## Exercise brief
Go through the material below and return each line with the string "center" in it.

## Data for analysis
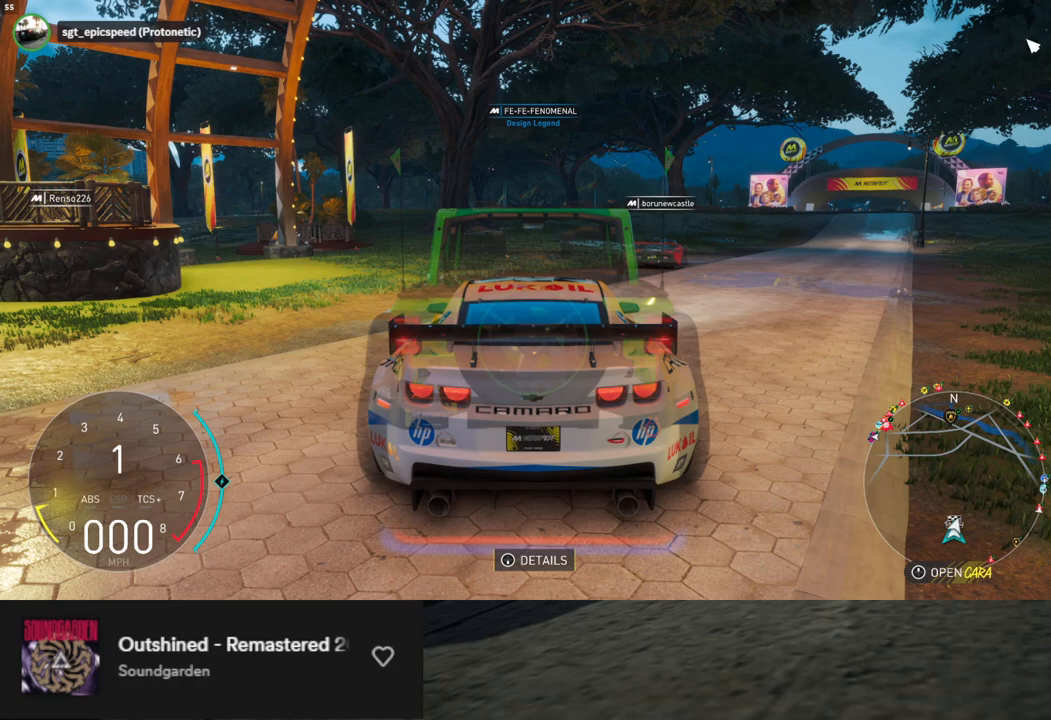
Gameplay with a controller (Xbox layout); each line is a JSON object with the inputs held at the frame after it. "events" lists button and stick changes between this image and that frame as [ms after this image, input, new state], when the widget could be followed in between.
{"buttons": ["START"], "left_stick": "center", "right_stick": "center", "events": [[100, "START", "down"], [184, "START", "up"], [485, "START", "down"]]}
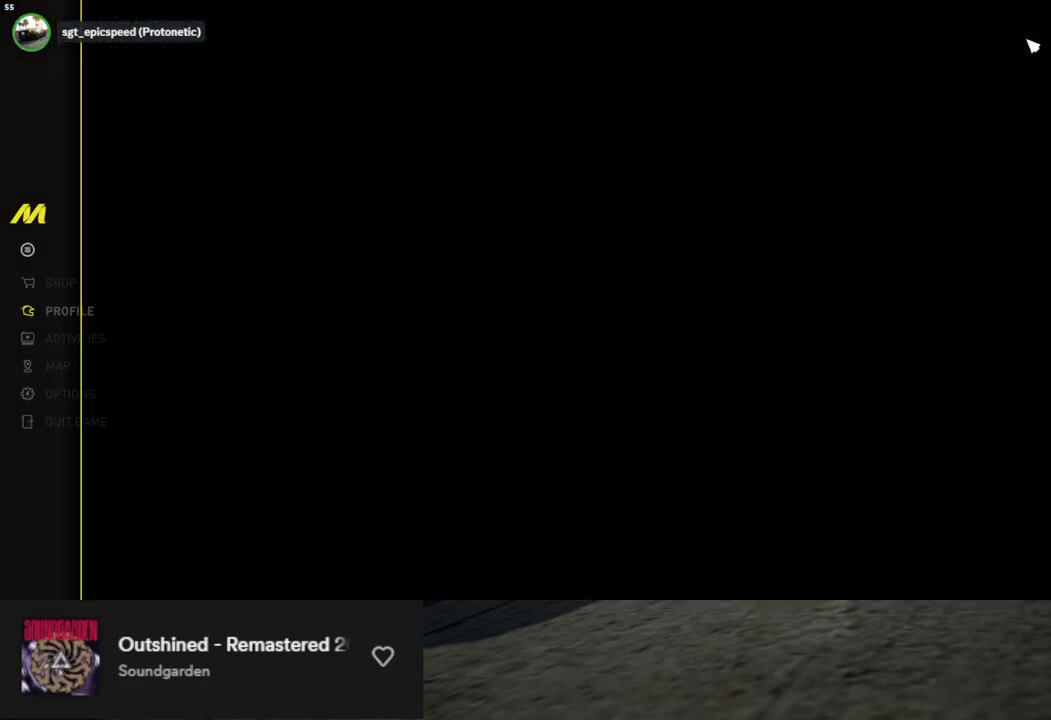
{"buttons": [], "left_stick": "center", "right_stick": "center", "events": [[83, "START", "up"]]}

---

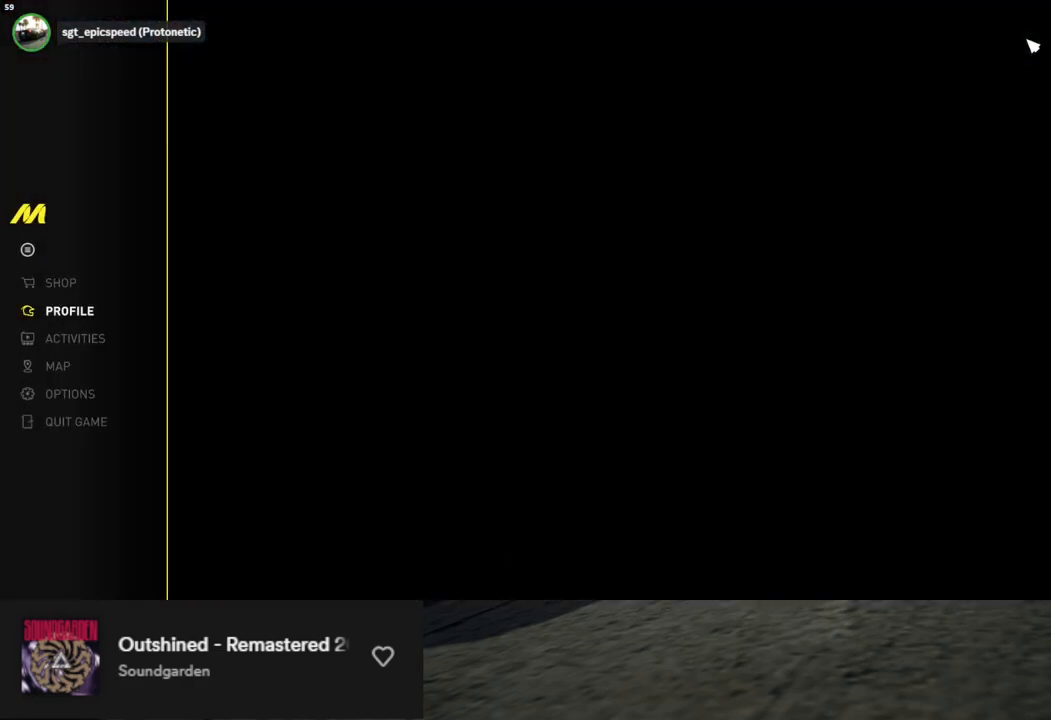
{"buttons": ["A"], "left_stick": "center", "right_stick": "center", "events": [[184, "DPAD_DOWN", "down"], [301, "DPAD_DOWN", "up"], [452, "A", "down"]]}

## Result of the exercise
{"buttons": ["START"], "left_stick": "center", "right_stick": "center", "events": [[100, "START", "down"], [184, "START", "up"], [485, "START", "down"]]}
{"buttons": [], "left_stick": "center", "right_stick": "center", "events": [[83, "START", "up"]]}
{"buttons": ["A"], "left_stick": "center", "right_stick": "center", "events": [[184, "DPAD_DOWN", "down"], [301, "DPAD_DOWN", "up"], [452, "A", "down"]]}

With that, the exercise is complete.